Swab needs a directory where it can save the data files it uses for tracking
trial and conversion data::

    from swab import Swab
    s = Swab('/tmp/.swab-test-data')

Then you need to tell swab about the experiments you want to run, the variants
available and the name of the conversion goal::

    s.addexperiment('button-color', ['red', 'blue'], 'signup')

Finally you need to wrap your WSGI app in swab's middleware::

    application = s.middleware(application)

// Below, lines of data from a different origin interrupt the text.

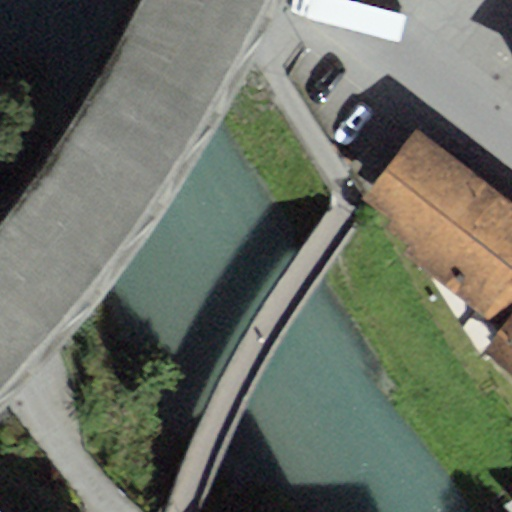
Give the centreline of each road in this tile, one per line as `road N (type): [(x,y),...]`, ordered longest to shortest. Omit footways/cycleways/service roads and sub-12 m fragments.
road 1 (residential): [(511,157),(320,0)]
road 2 (residential): [(108,511),(42,422),(0,340)]
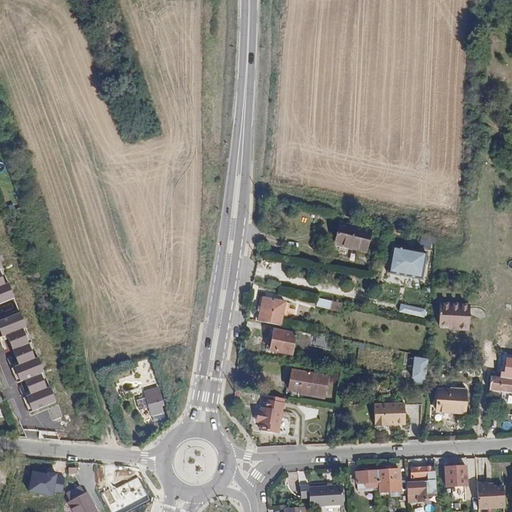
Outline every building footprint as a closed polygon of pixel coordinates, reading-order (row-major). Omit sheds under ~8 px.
[(369,233),(338,225),(333,246),(364,254),(369,233)] [(425,254),(394,247),(390,271),(420,277),(425,254)] [(0,302),(14,297),(0,261),(0,302)] [(285,302),(262,297),(257,320),(280,325),(285,302)] [(331,302),(317,299),(316,306),(329,309),(331,302)] [(470,305),(440,303),(439,328),(469,331),(470,305)] [(401,304),(399,312),(424,318),(426,309),(401,304)] [(55,400),(19,311),(0,318),(0,337),(6,335),(18,364),(11,367),(17,382),(25,379),(31,394),(24,397),(30,411),(55,400)] [(296,333),(274,329),(270,351),(292,355),(296,333)] [(415,356),(413,382),(427,384),(430,358),(415,356)] [(511,358),(507,358),(505,372),(501,371),(501,377),(511,378),(511,358)] [(287,390),(300,392),(299,396),(324,399),(328,374),(291,368),(287,390)] [(492,376),(490,391),(511,392),(511,378),(501,377),(492,376)] [(164,405),(159,388),(145,392),(147,397),(138,400),(141,409),(150,406),(155,422),(165,419),(161,406),(164,405)] [(466,392),(438,390),(437,410),(465,412),(466,392)] [(267,402),(262,401),(259,416),(256,415),(255,424),(260,425),(260,430),(279,434),(284,399),(268,396),(267,402)] [(405,403),(374,404),(375,425),(406,425),(405,403)] [(467,464),(445,466),(447,485),(468,483),(467,464)] [(435,466),(411,467),(412,481),(426,481),(426,493),(436,492),(435,466)] [(399,467),(378,468),(379,480),(383,480),(383,484),(387,484),(387,480),(399,479),(399,467)] [(365,481),(365,487),(375,487),(375,480),(379,480),(378,468),(357,469),(357,481),(365,481)] [(46,474),(31,471),(27,492),(53,497),(54,492),(57,476),(57,473),(46,471),(46,474)] [(61,493),(64,478),(57,476),(54,492),(61,493)] [(137,477),(126,482),(138,506),(149,500),(137,477)] [(383,480),(379,480),(379,490),(387,490),(387,495),(400,495),(399,479),(387,480),(387,484),(383,484),(383,480)] [(101,495),(109,511),(124,511),(138,506),(126,482),(101,495)] [(300,498),(309,498),(310,506),(344,504),(343,484),(310,486),(310,483),(299,483),(300,498)] [(478,487),(479,510),(504,509),(503,486),(478,487)] [(68,503),(73,511),(97,511),(87,493),(85,494),(81,487),(67,495),(70,502),(68,503)] [(396,511),(397,499),(390,498),(388,511),(396,511)]
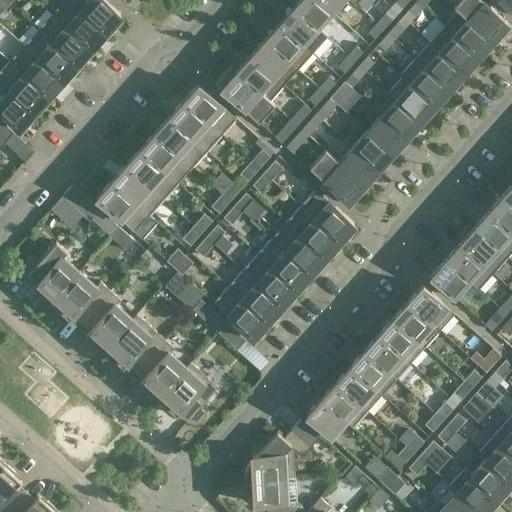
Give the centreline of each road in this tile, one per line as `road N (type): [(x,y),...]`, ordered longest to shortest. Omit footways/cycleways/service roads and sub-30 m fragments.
road 1 (residential): [(187,486),(382,258),(397,223),(511,98)]
road 2 (residential): [(0,225),(155,54),(187,39),(222,0)]
road 3 (residential): [(187,486),(169,459),(0,306)]
road 4 (residential): [(0,411),(114,511)]
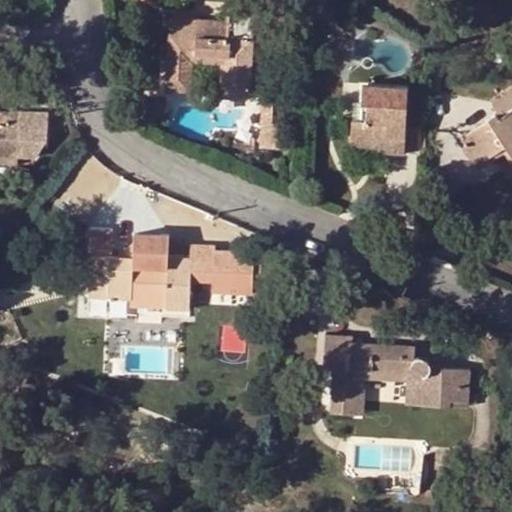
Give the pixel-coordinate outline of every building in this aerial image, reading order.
[(335,0),(310,0),(310,16),(335,18),(335,0)] [(188,35),(189,17),(170,16),(166,87),(190,88),(192,60),(222,62),(229,62),(228,73),(221,73),(221,95),(249,95),(254,8),(232,6),(231,36),(188,35)] [(196,18),(189,17),(188,35),(231,36),(232,6),(223,6),(222,19),(222,29),(196,28),(196,18)] [(222,19),(196,18),(196,28),(222,29),(222,19)] [(405,83),(359,81),(359,100),(367,101),(405,103),(405,122),(421,122),(423,86),(405,86),(405,83)] [(494,114),(458,136),(476,163),(506,144),(511,154),(511,83),(489,98),(500,114),(496,116),(494,114)] [(259,145),(280,147),(281,121),(272,120),(272,97),(261,97),(259,145)] [(359,100),(358,119),(365,119),(367,101),(359,100)] [(351,118),(350,142),(383,143),(383,151),(404,152),(405,122),(405,103),(367,101),(365,119),(358,119),(351,118)] [(0,154),(19,155),(21,110),(0,109),(0,154)] [(383,143),(350,142),(349,150),(383,151),(383,143)] [(19,155),(0,154),(0,162),(18,163),(19,155)] [(92,226),(90,276),(107,276),(106,295),(131,296),(131,292),(168,293),(168,305),(190,306),(192,277),(192,257),(168,256),(168,266),(133,265),(126,265),(127,254),(111,254),(112,227),(92,226)] [(216,250),(215,258),(215,278),(255,279),(256,253),(256,251),(216,250)] [(256,253),(256,274),(275,274),(275,253),(256,253)] [(215,258),(192,257),(192,277),(215,278),(215,258)] [(107,276),(90,276),(89,294),(106,295),(107,276)] [(248,327),(225,329),(227,350),(249,349),(248,327)] [(418,404),(447,405),(447,397),(466,399),(467,367),(431,365),(429,361),(428,359),(426,357),(424,356),(420,357),(414,357),(415,345),(353,341),(353,334),(324,333),(324,366),(333,366),(331,411),(354,412),(356,368),(414,371),(413,404),(418,404)] [(405,403),(413,404),(414,371),(356,368),(354,412),(364,413),(366,377),(406,378),(405,403)] [(447,397),(447,405),(466,406),(466,399),(447,397)]
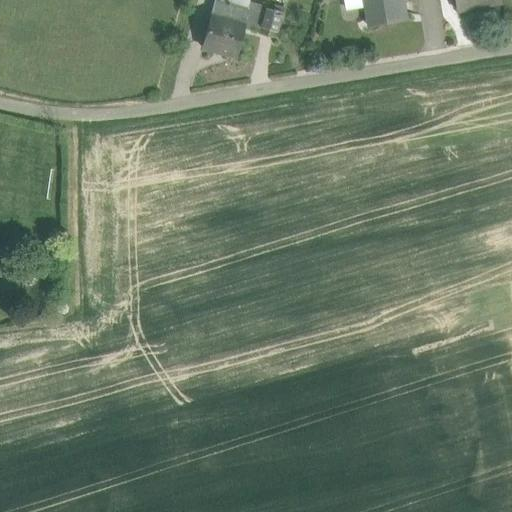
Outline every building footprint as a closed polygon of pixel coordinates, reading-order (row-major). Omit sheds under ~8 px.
[(344,0),(346,9),(365,5),(368,26),(406,20),(402,0),(344,0)] [(454,0),(457,11),(504,3),(503,0),(454,0)] [(248,11),(215,2),(203,49),(235,57),(244,27),(248,11)] [(266,8),(250,3),(248,11),(244,27),(260,31),(266,8)] [(281,12),(266,8),(260,31),(275,35),(281,12)]
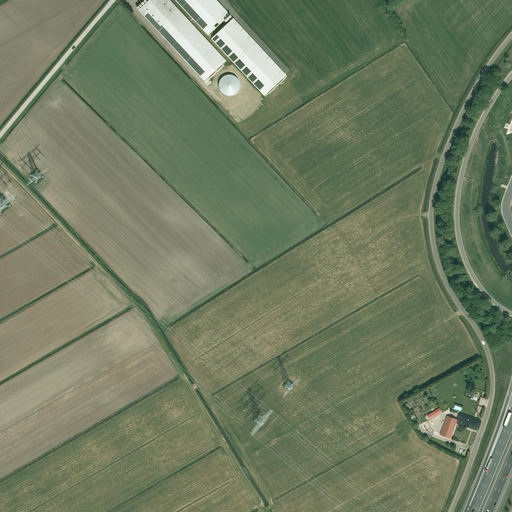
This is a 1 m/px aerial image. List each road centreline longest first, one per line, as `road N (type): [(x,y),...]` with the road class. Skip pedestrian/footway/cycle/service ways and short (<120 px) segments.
road 1 (unclassified): [(451,511),(492,381),(484,344),(438,265),(432,194),(461,113),(511,34)]
road 2 (unclassified): [(511,314),(475,279),(457,226),(471,143),(511,75)]
road 3 (unclassified): [(0,135),(113,0)]
road 4 (motorway): [(511,386),(474,507)]
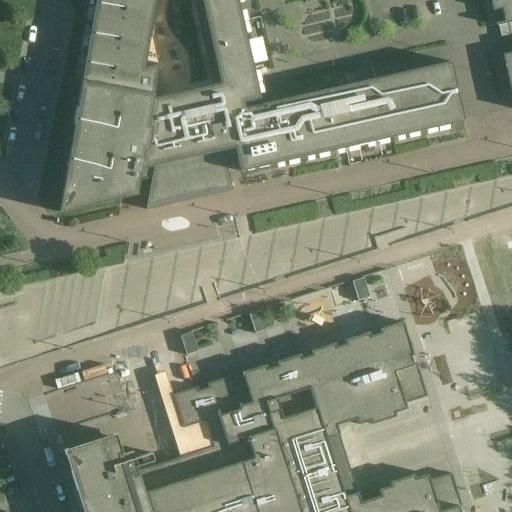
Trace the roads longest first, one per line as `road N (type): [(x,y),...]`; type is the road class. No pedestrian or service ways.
road 1 (residential): [(468,41),(284,79),(266,0)]
road 2 (residential): [(185,210),(268,286),(274,189)]
road 3 (residential): [(185,210),(0,254)]
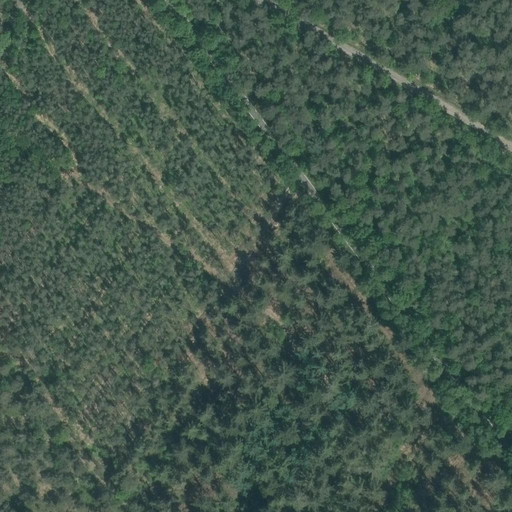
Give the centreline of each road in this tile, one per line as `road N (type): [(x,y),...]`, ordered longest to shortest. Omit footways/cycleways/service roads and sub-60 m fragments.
road 1 (unclassified): [(511,457),(168,0)]
road 2 (track): [(260,0),(511,145)]
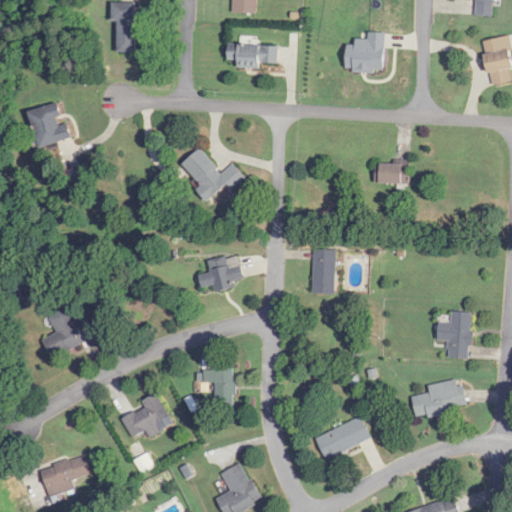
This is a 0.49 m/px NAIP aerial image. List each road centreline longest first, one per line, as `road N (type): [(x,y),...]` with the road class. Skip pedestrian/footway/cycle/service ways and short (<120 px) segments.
road 1 (residential): [(305,511),(283,467),(271,392),(280,111)]
road 2 (residential): [(511,122),(120,102)]
road 3 (residential): [(272,320),(166,346),(19,426)]
road 4 (residential): [(322,511),(445,451),(511,446)]
road 5 (residential): [(497,511),(511,320)]
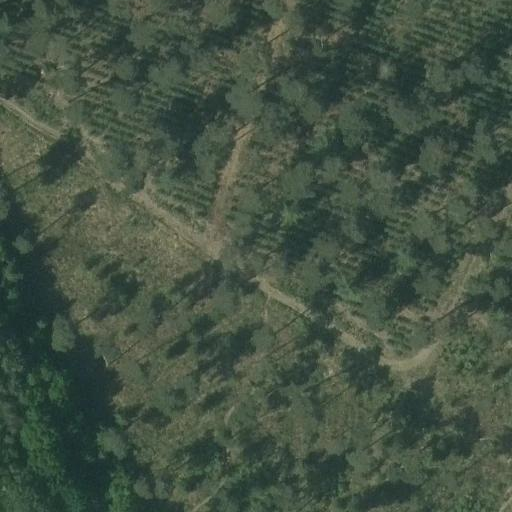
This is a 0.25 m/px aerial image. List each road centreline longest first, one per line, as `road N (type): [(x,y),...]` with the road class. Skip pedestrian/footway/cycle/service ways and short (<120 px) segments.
road 1 (track): [(0,105),(403,371)]
road 2 (track): [(0,304),(98,511)]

Integrating swab in your app
----------------------------

Swab makes a number of functions available to you that you can put in your application code:

    show_variant(experiment, environ)
        
        Return the variant name to show for the current request. In the above
        example, a call to ``show_variant('button-color', environ)`` would
        return either ``'red'`` or ``'blue'``
        
    record_trial_tag(experiment, environ)
        
        Return the HTML tag for a javascript beacon that should be placed in
        the page you are testing. The tag looks like ``<script
        src="http://example.com/swab/r.js?..."></script>`` and causes the
        user's browser to load the referenced javascript file. Loading this
        triggers swab to record a trial for the given experiment.

    record_trial(experiment, environ)

        If you don't want to use the javascript beacon to track trials, you can
        call ``record_trial`` directly. The javascript beacon method is
        preferred as it is unlikely to be triggered by bots.

    record_goal(experiment, environ)

        Record a goal conversion for the named experiment

Viewing results
---------------

Test results are available at the URL ``/swab/results``.

Caching
-------

Swab automatically adds a ``Cache-Control: no-cache`` response header if
``show_variant`` or ``record_trial`` was called during the request. This
helps avoid proxies caching your test variants. It will also remove any other
cache related headers (eg 'ETag' or 'Last-Modified'). If you don't want this
behaviour, you need to pass ``cache_control=False`` when creating the Swab
instance.

Viewing the variants
--------------------

To test your competing pages append '?swab.<experiment-name>=<variant-name>' to
URLs to force any given variant to be shown.

Basic design
============

Each visitor is assigned an identity which is persisted by means of a cookie.
The identity is a base64 encoded randomly generated byte sequence. This
identity is used as a seed for a RNG, which is used to switch visitors into
test groups.

Every time a test is shown, a line
is entered into a file at ``<datadir>/<experiment>/<variant>/__all__``. This is
triggered by calling ``record_trial``

Every time a goal is recorded (triggered by calling ``record_goal``), a
line is entered into a file at ``<datadir>/<experiment>/<variant>/<goal>``

Each log line has the format ``<timestamp>:<identity>\n``.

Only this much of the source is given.